Once you confirm that it can do it, you will have to rewire via switch box to give you Hi and Low. You should find a motor shop to help you with this as it will be tough to do without some experience.
Pierre


----------



## Ray C (Dec 28, 2012)

The motor must be designed to run at 2 speeds.  Most are not 2 speed.  Info on the motor-plate will tell you.    I assume your service power is single phase 220.  If your switch-box was made for 3 phase, it's unlikely it can be reused for single phase.

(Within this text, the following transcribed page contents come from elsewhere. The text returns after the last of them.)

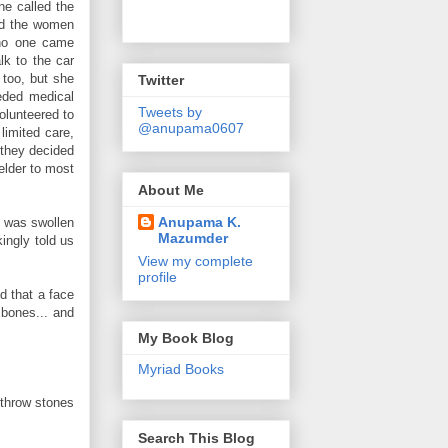
ne called the
ed the women
 no one came
lk to the car
 too, but she
Twitter
eded medical
Tweets by
olunteered to
@anupama0607
limited care,
 they decided
 elder to most
About Me
Anupama K.
e was swollen
Mazumder
ingly told us
View my complete
profile
d that a face
 bones... and
My Book Blog
Myriad Books
 throw stones
Search This Blog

Sounds like you're converting a 3-phase machine to single phase.  You might consider keeping the 3-Phase motor and using a VFD to convert single phase to 3-phase.  If you go that route, you should not put a switch in between the VFD and motor as it will burn-up the VFD in time.

Tell us more about what you're up to and maybe there's a solution.

Also, if you're not familiar with motor wiring, try to find someone with knowledge to watch over your shoulder.  -Might spare you from burning-up a motor or shocking yourself.


----------



## Smithdoor (Dec 29, 2012)

It has to be 2 speed for 1 phase 
They do make them I put one on my mill

Dave



Big Bob said:


> I have MK1.5 Colchester that has control box for 2 speed. manual schematic is 3- phase.
> 
> Motor is 3 horsepower Brooke Compton.
> 
> ...


----------



## rdhem2 (Dec 30, 2012)

Motor speed in a AC motor is really simple.  2 pole-3600rpm. 4 pole-1800rpm. 6 pole 900rpm.  A two speed motor is not magic.  It is simply one stator with two complete sets of windings.  Like two motors in one.  Speed is dependant on cycles or hertz, in our case 60.  Motors stating small reductions in rpm such as 1750 are accounting for such things a bearing friction and motor slip.  The poorer the power factor the more the slip, the more the slip the slower it runs, hotter it gets and less effecient it operates.  Pretty simple.

50 cycle motors such as most parts of the world work a a slower pace.  But then so usually do the people!!


----------